Wednesday, 7 August 2019
Study on Brain’s Reaction to Social Isolation Argues Against Its Use in Prisons

Why do people who have been intentionally isolated from their peers (for example, prison inmates who have been placed in “disciplinary isolation”) find this experience so completely dehumanizing? We all know that human beings have great needs for social contact. But are these needs so great that simply being deprived of such contact upsets our entire mental equilibrium? If a study published in the February 2016 issue of the journal Cell is to be believed, it would appear that social isolation does in fact lead to genuine impairments in brain function.

Entitled “Dorsal Raphe Dopamine Neurons Represent the Experience of Social Isolation”, this study dealt with a group of neurons in the dorsal raphe nucleus of the brainstem that use dopamine as a neurotransmitter. While doing her doctoral research on the effects of various drugs on these dopamine neurons in mice, the author, Gillian Matthews, unexpectedly observed a strange phenomenon: after a mouse had been isolated from its peers for 24 hours, the connections among its dorsal raphe neurons became stronger.

[Caption: dorsal raphe neurons in mice]

Subsequent research has shown that these dorsal raphe neurons became sensitized during the period of isolation, so that they became highly active as soon as the mice were placed back in contact with one another. And in fact, researchers then also observed high levels of social activity in the mice, correlated with this increased activity in their dorsal raphe dopamine neurons. Using complex but powerful tools of optogenetics, researchers also showed that if they suppressed the activity of these neurons, the increase in social activity following isolation did not occur.

__Problem details__. Carry on the article about social isolation and the brain's dorsal raphe dopamine neurons, starting after its last sentence.

__Data supplied__.
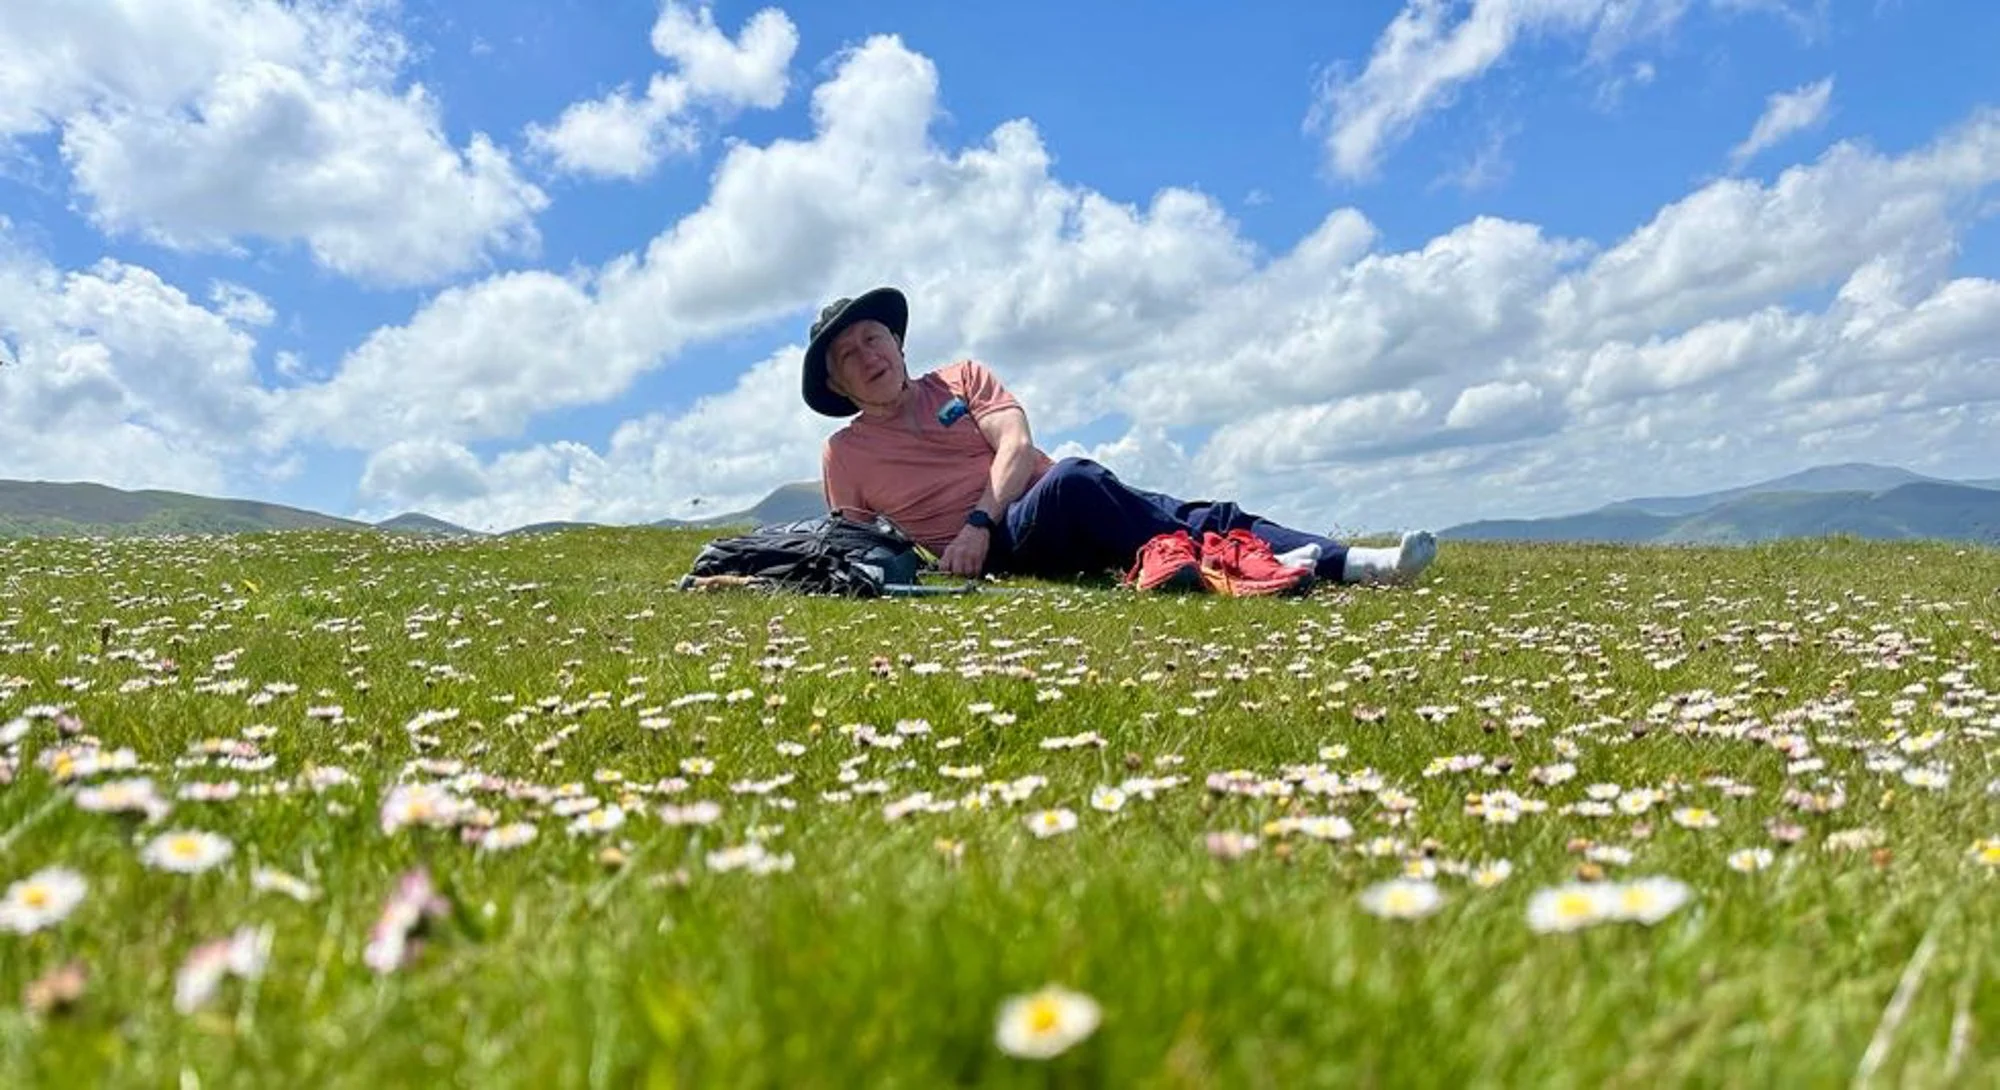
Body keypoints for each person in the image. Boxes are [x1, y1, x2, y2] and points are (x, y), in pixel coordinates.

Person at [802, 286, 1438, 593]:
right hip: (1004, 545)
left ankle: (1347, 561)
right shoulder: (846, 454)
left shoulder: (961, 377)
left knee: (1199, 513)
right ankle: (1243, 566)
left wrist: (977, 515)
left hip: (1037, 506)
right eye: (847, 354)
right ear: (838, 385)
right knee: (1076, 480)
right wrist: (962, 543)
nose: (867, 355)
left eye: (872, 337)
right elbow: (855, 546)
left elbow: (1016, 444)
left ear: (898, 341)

__Response to the task__.
Well, you might argue that these are only mice and that the observed phenomenon does not directly express the distress that they experience subjectively as a result of the period of isolation. But to paraphrase Alcino Silva, who also does research in this field but was not part of this study, it is still fascinating to see that complex emotions experienced by humans, such as loneliness, also seem to be shared in recognizable form by other mammalian species. In any case, that is what the physiological and behavioural changes observed in the mice would strongly seem to suggest.

If 24 hours of isolation can cause such extensive changes in the brains of mice, it is hard to imagine that two weeks of isolation would leave no traces in the brains of such a social species as human beings, who also, by the way, have a dorsal raphe nucleus in their brainstem.

Further research will be needed to determine the exact connections between the dorsal raphe nucleus, social deprivation and the psychological distress that it causes. (For example, does this nucleus detect the isolation, or activate a compensatory behavioural response to it, or play some other role in some broader network in the brain?) But one thing is certain: this study has provided initial evidence about the brain mechanisms that come into play to keep us from being alone, or at least to compensate for long periods of solitude. And one can easily imagine how highly adaptive these mechanisms would have been for our hunter-gatherer ancestors, considering their hard living conditions and the importance that mutual assistance and cooperation have played throughout human evolution.